HAWC Group at UW-Madison
The HAWC Experiment
The High-Altitude Water Cherenkov (HAWC) Observatory is a new scientific initiative at the crossroads between particle physics and astronomy. Its main goal is to map the northern sky in high-energy gamma rays between around 100 GeV and 100 TeV, ultimately searching for the elusive sources of galactic and extragalactic cosmic rays. The project is a collaboration of thirty academic institutions and one hundred scientists, split about evenly between the United States and Mexico.

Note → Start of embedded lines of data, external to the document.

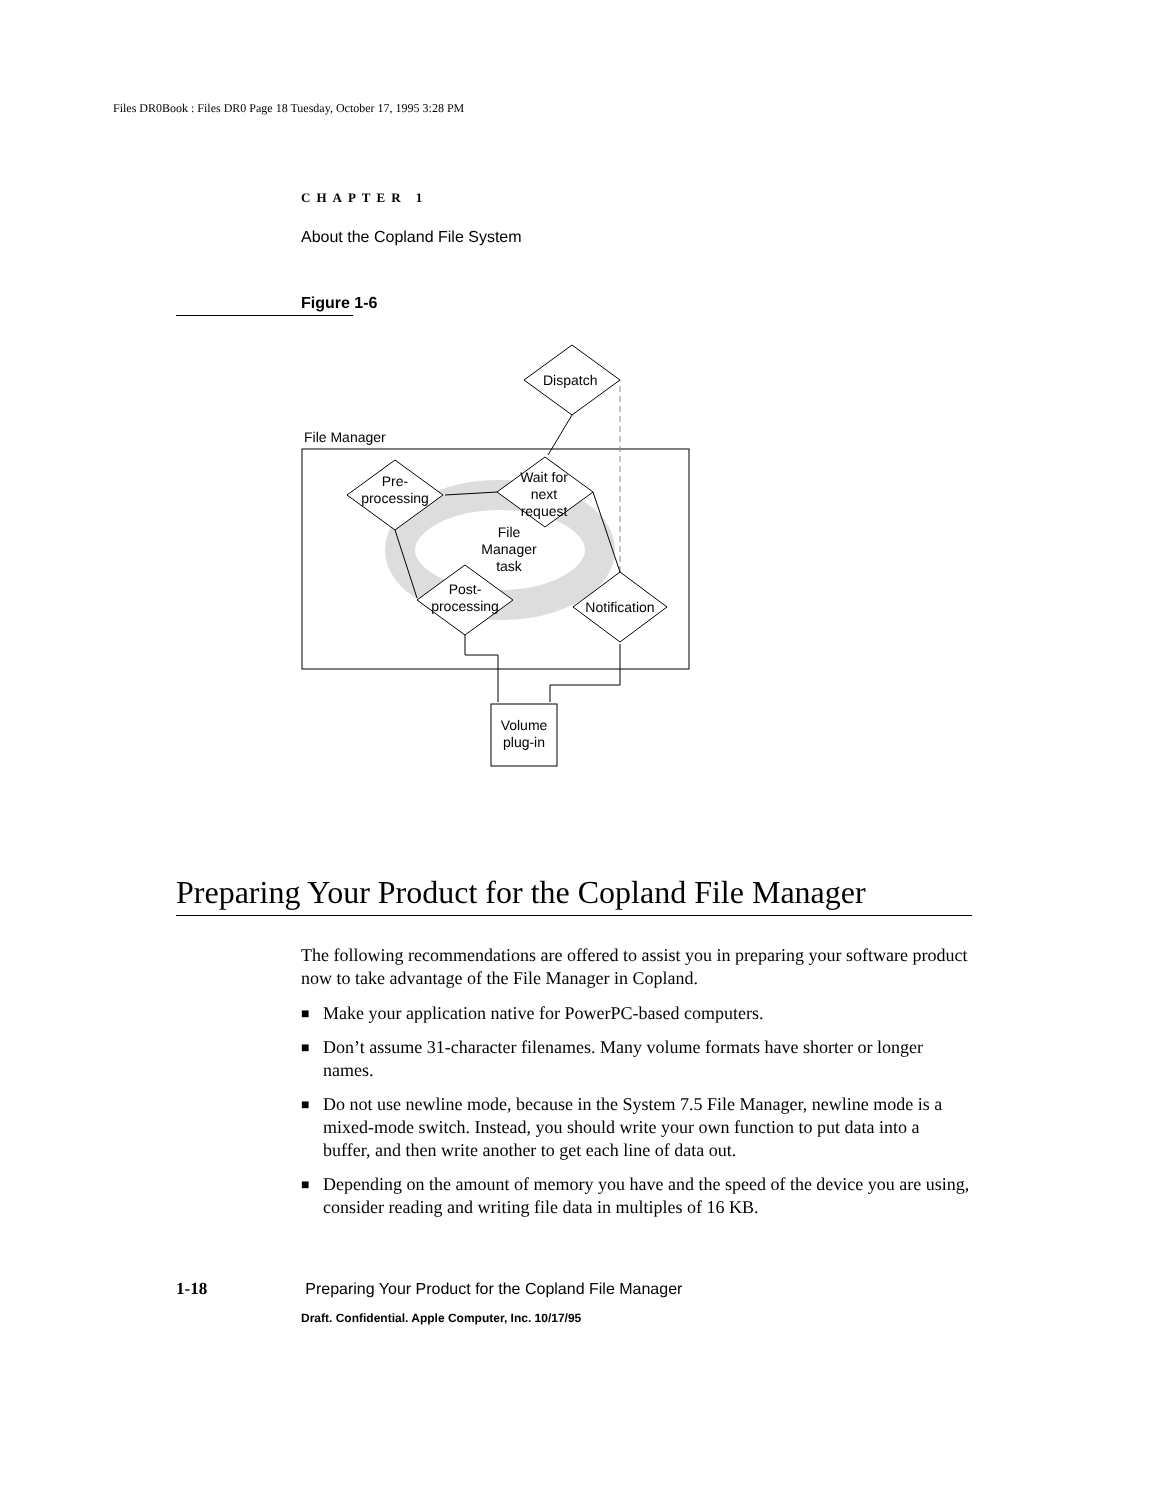Files DR0Book : Files DR0 Page 18 Tuesday, October 17, 1995 3:28 PM
CHAPTER 1
About the Copland File System
Figure 1-6
Dispatch
File Manager
Pre-
processing
Wait for
next
request
File
Manager
task
Post-
processing
Notification
Volume
plug-in
Preparing Your Product for the Copland File Manager
The following recommendations are offered to assist you in preparing your software product now to take advantage of the File Manager in Copland.
■ Make your application native for PowerPC-based computers.
■ Don’t assume 31-character filenames. Many volume formats have shorter or longer names.
■ Do not use newline mode, because in the System 7.5 File Manager, newline mode is a mixed-mode switch. Instead, you should write your own function to put data into a buffer, and then write another to get each line of data out.
■ Depending on the amount of memory you have and the speed of the device you are using, consider reading and writing file data in multiples of 16 KB.
1-18 Preparing Your Product for the Copland File Manager
Draft. Confidential. Apple Computer, Inc. 10/17/95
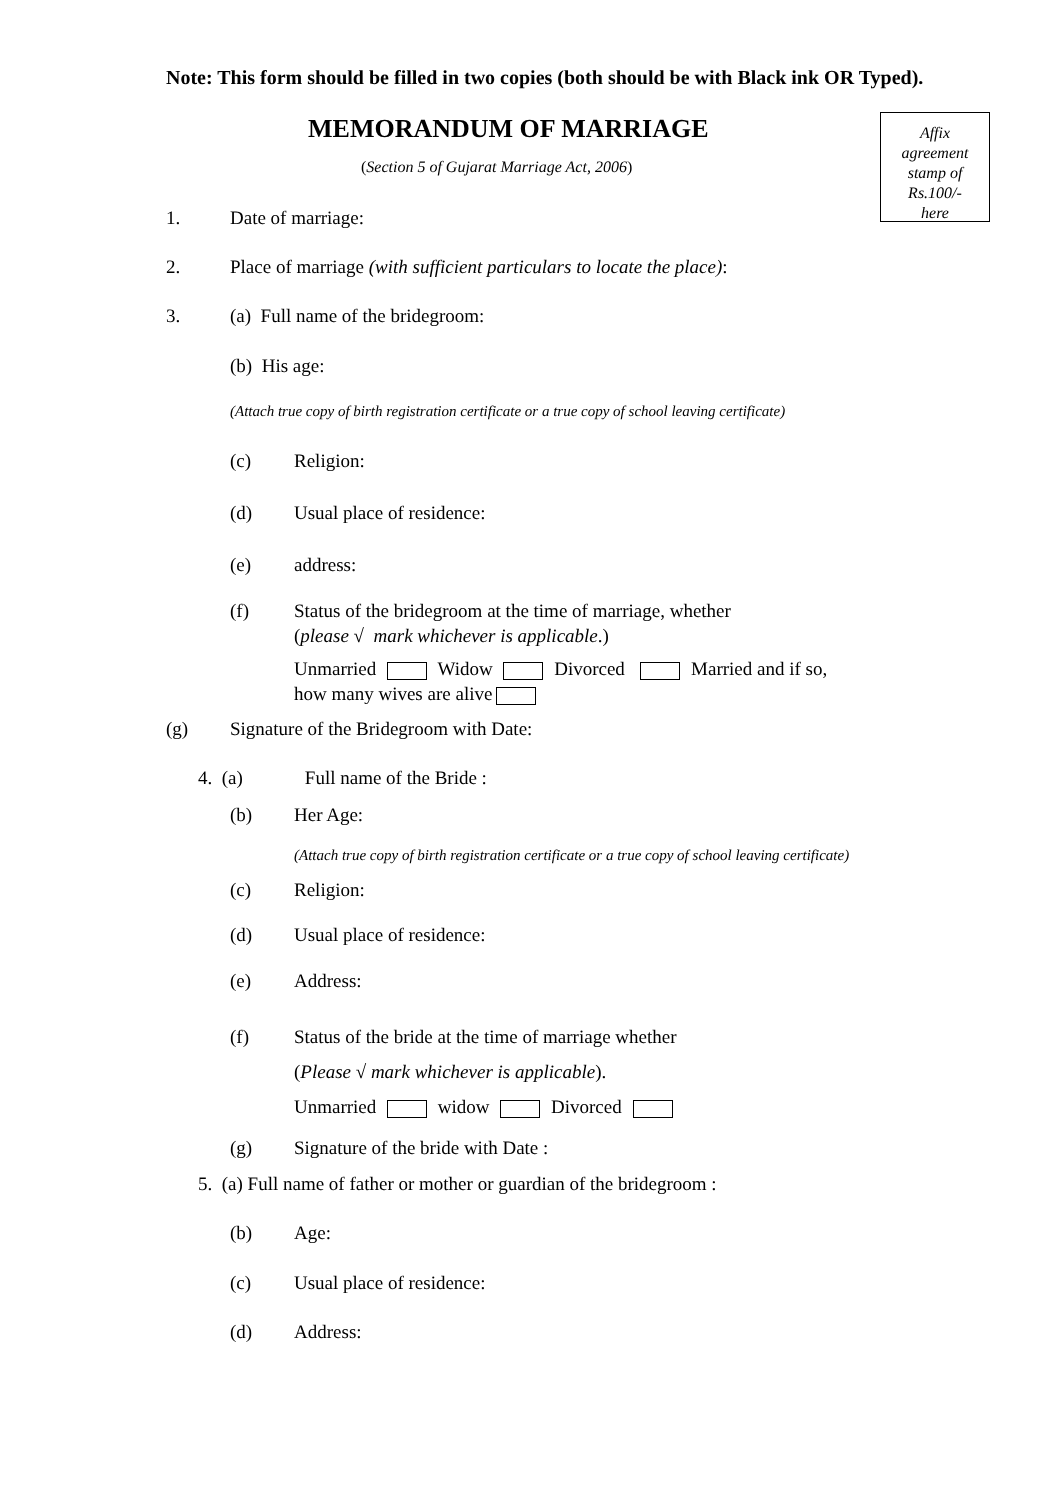Note: This form should be filled in two copies (both should be with Black ink OR Typed).
MEMORANDUM OF MARRIAGE
Affix
agreement
stamp of
Rs.100/-
here
(Section 5 of Gujarat Marriage Act, 2006)
1. Date of marriage:
2. Place of marriage (with sufficient particulars to locate the place):
3. (a) Full name of the bridegroom:
(b) His age:
(Attach true copy of birth registration certificate or a true copy of school leaving certificate)
(c) Religion:
(d) Usual place of residence:
(e) address:
(f) Status of the bridegroom at the time of marriage, whether
(please √ mark whichever is applicable.)
Unmarried Widow Divorced Married and if so,
how many wives are alive
(g) Signature of the Bridegroom with Date:
4. (a) Full name of the Bride :
(b) Her Age:
(Attach true copy of birth registration certificate or a true copy of school leaving certificate)
(c) Religion:
(d) Usual place of residence:
(e) Address:
(f) Status of the bride at the time of marriage whether
(Please √ mark whichever is applicable).
Unmarried widow Divorced
(g) Signature of the bride with Date :
5. (a) Full name of father or mother or guardian of the bridegroom :
(b) Age:
(c) Usual place of residence:
(d) Address:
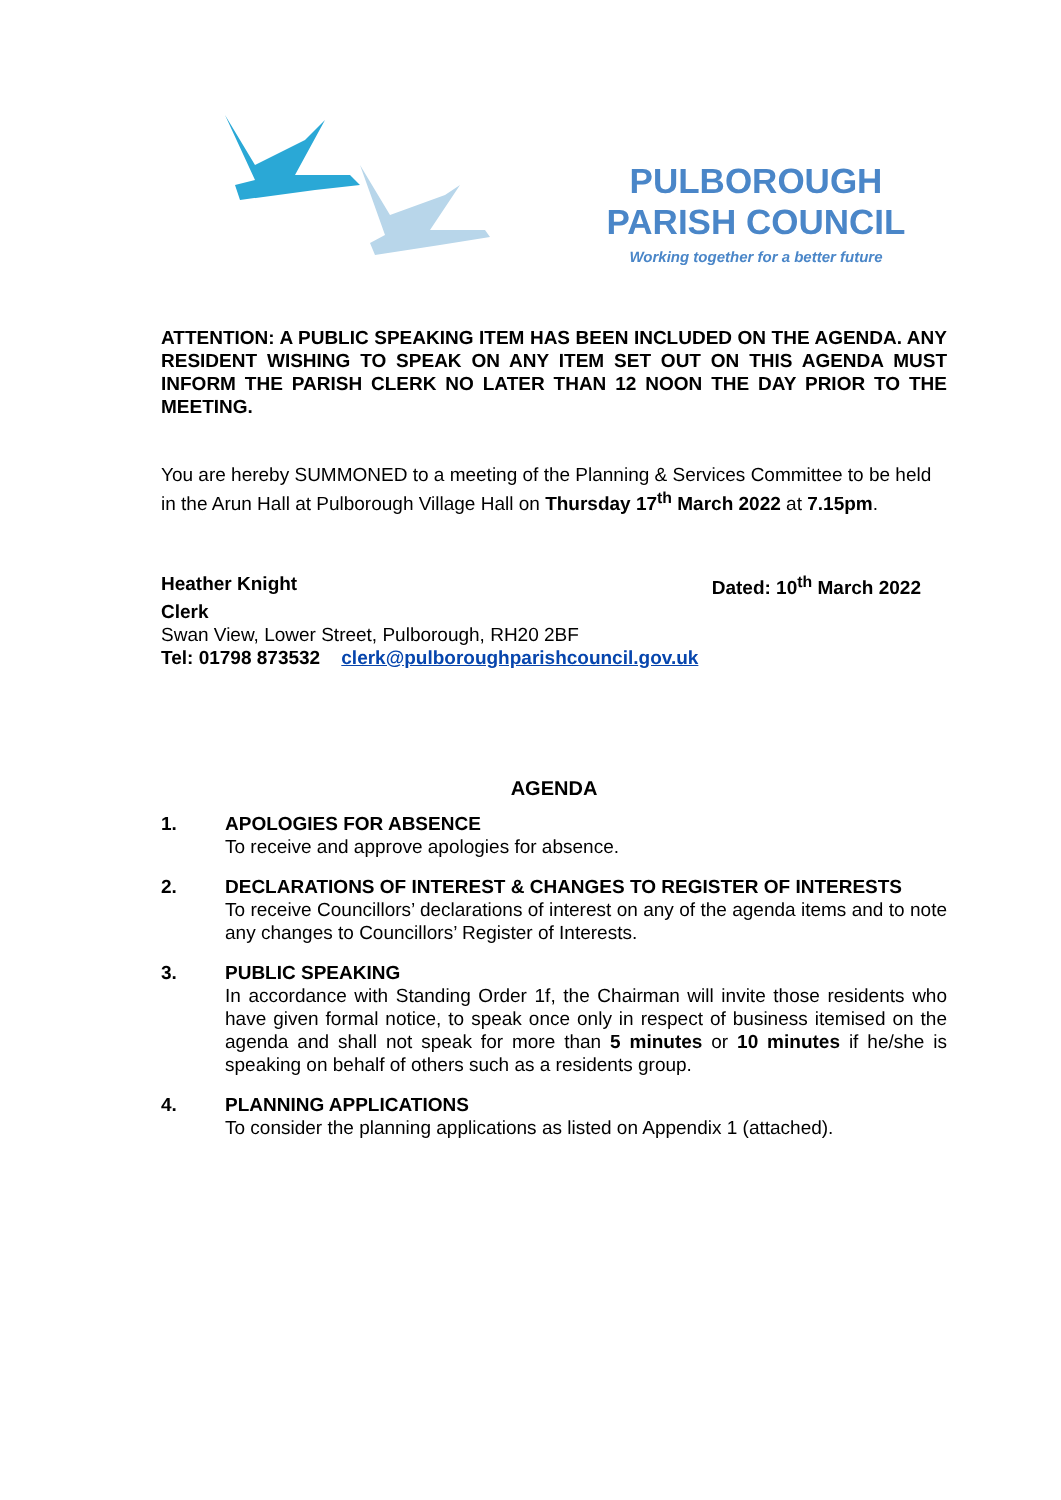PULBOROUGH
PARISH COUNCIL
Working together for a better future
ATTENTION: A PUBLIC SPEAKING ITEM HAS BEEN INCLUDED ON THE AGENDA. ANY RESIDENT WISHING TO SPEAK ON ANY ITEM SET OUT ON THIS AGENDA MUST INFORM THE PARISH CLERK NO LATER THAN 12 NOON THE DAY PRIOR TO THE MEETING.
You are hereby SUMMONED to a meeting of the Planning & Services Committee to be held in the Arun Hall at Pulborough Village Hall on Thursday 17<sup>th</sup> March 2022 at 7.15pm.
Heather Knight Dated: 10<sup>th</sup> March 2022
Clerk
Swan View, Lower Street, Pulborough, RH20 2BF
Tel: 01798 873532 clerk@pulboroughparishcouncil.gov.uk
AGENDA
1. APOLOGIES FOR ABSENCE
To receive and approve apologies for absence.
2. DECLARATIONS OF INTEREST & CHANGES TO REGISTER OF INTERESTS
To receive Councillors’ declarations of interest on any of the agenda items and to note any changes to Councillors’ Register of Interests.
3. PUBLIC SPEAKING
In accordance with Standing Order 1f, the Chairman will invite those residents who have given formal notice, to speak once only in respect of business itemised on the agenda and shall not speak for more than 5 minutes or 10 minutes if he/she is speaking on behalf of others such as a residents group.
4. PLANNING APPLICATIONS
To consider the planning applications as listed on Appendix 1 (attached).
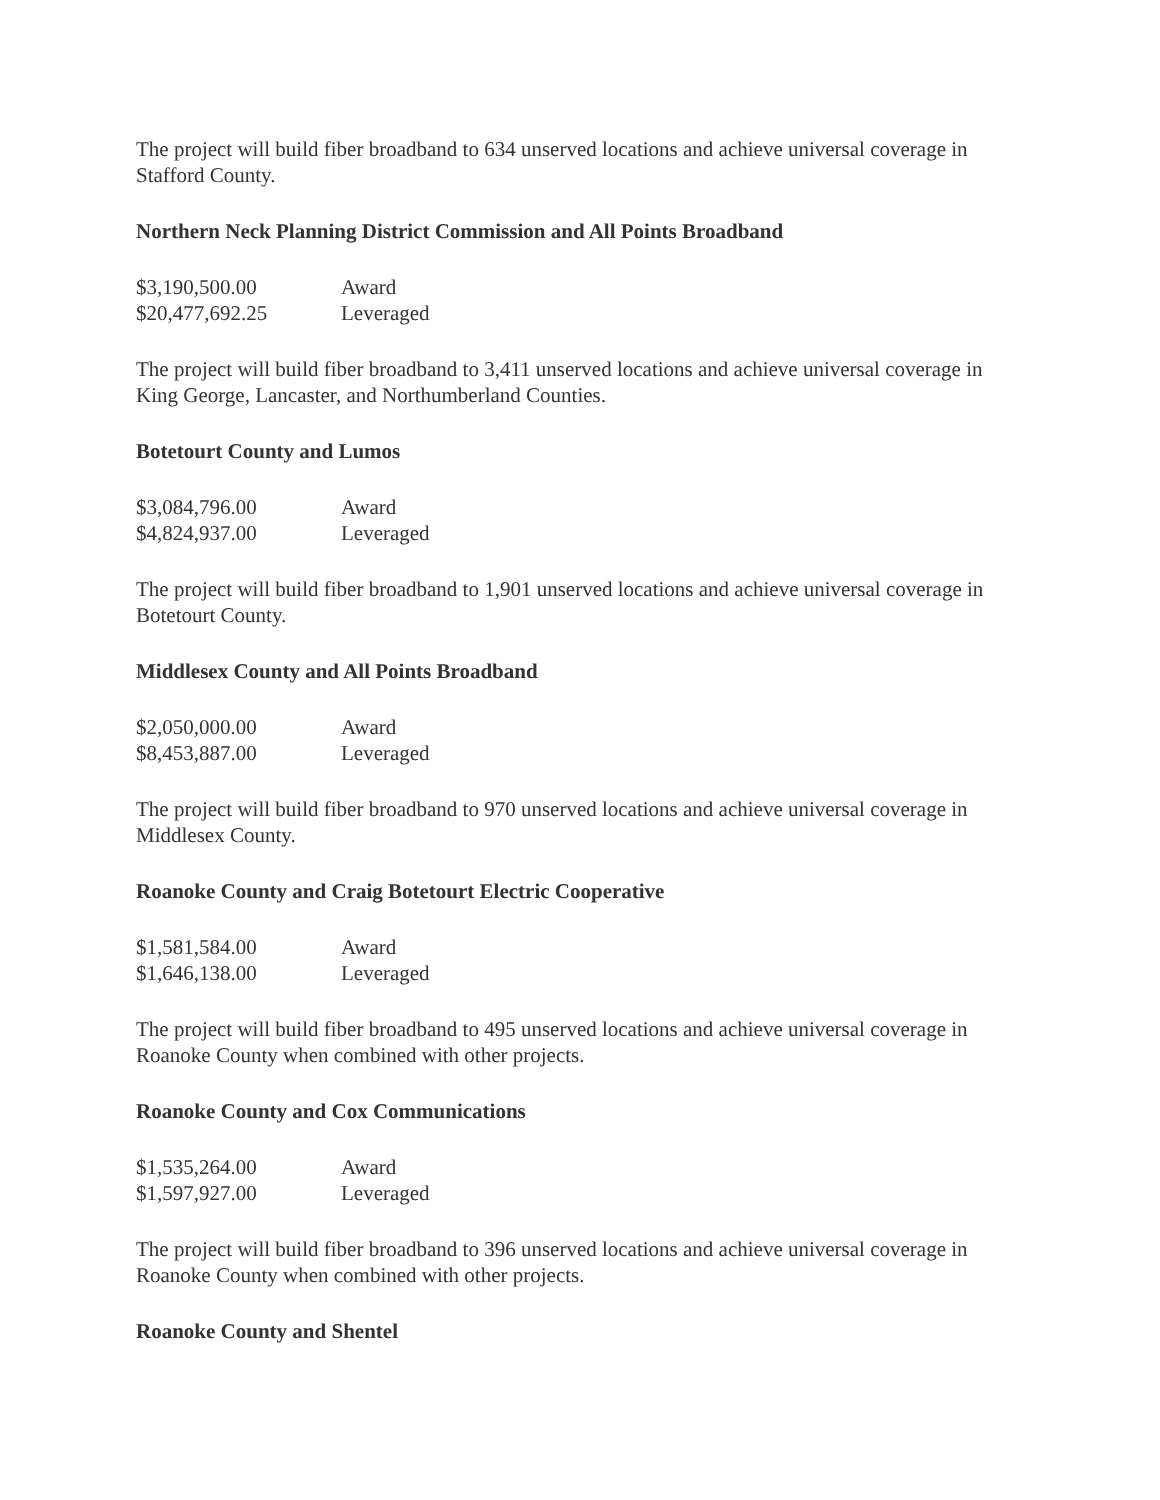The project will build fiber broadband to 634 unserved locations and achieve universal coverage in Stafford County.
Northern Neck Planning District Commission and All Points Broadband
| $3,190,500.00 | Award |
| $20,477,692.25 | Leveraged |
The project will build fiber broadband to 3,411 unserved locations and achieve universal coverage in King George, Lancaster, and Northumberland Counties.
Botetourt County and Lumos
| $3,084,796.00 | Award |
| $4,824,937.00 | Leveraged |
The project will build fiber broadband to 1,901 unserved locations and achieve universal coverage in Botetourt County.
Middlesex County and All Points Broadband
| $2,050,000.00 | Award |
| $8,453,887.00 | Leveraged |
The project will build fiber broadband to 970 unserved locations and achieve universal coverage in Middlesex County.
Roanoke County and Craig Botetourt Electric Cooperative
| $1,581,584.00 | Award |
| $1,646,138.00 | Leveraged |
The project will build fiber broadband to 495 unserved locations and achieve universal coverage in Roanoke County when combined with other projects.
Roanoke County and Cox Communications
| $1,535,264.00 | Award |
| $1,597,927.00 | Leveraged |
The project will build fiber broadband to 396 unserved locations and achieve universal coverage in Roanoke County when combined with other projects.
Roanoke County and Shentel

HAWC is a ground-based gamma-ray observatory, currently under construction on the slopes of Sierra Negra near Puebla, Mexico. HAWC is managed by the HAWC Collaboration, with the University of Maryland, College Park, serving as lead institution. The observatory's ability to operate continuously and its location at 4,100 m (14,000 feet) above sea level allow HAWC to observe the highest-energy gamma rays arriving anywhere in its field of view from the zenith down to about 30 degrees above the horizon (a solid angle coverage of 2 steradians).
HAWC is complementary to satellite experiments like the Fermi Gamma-Ray Space Telescope, which covers the energy range between MeV and GeV, and the ground-based imaging atmospheric Cherenkov telescopes such as VERITAS, H.E.S.S. and MAGIC, which have excellent sensitivity to gamma-ray sources at TeV energies but have only about 1 degree field of view.
In order to identify sources in the sky as gamma-ray emitters, reconstruction algorithms must separate out the enormous background of cosmic rays from the gamma rays HAWC seeks. Once a primary particle is identified, its energy estimate provides information about the source that emitted it. Collecting statistics on a particular source allows HAWC scientists to make inferences about the physics mechanisms present.
HAWC at UW-Madison
HAWC scientists at the University of Wisconsin-Madison are part of the Wisconsin IceCube Particle Astrophysics Center, or WIPAC. They are involved in a broad range of topics including trigger design, analysis of cosmic-ray arrival directions, fast searches for flaring activity in astrophysical sources, energy estimation, and map making.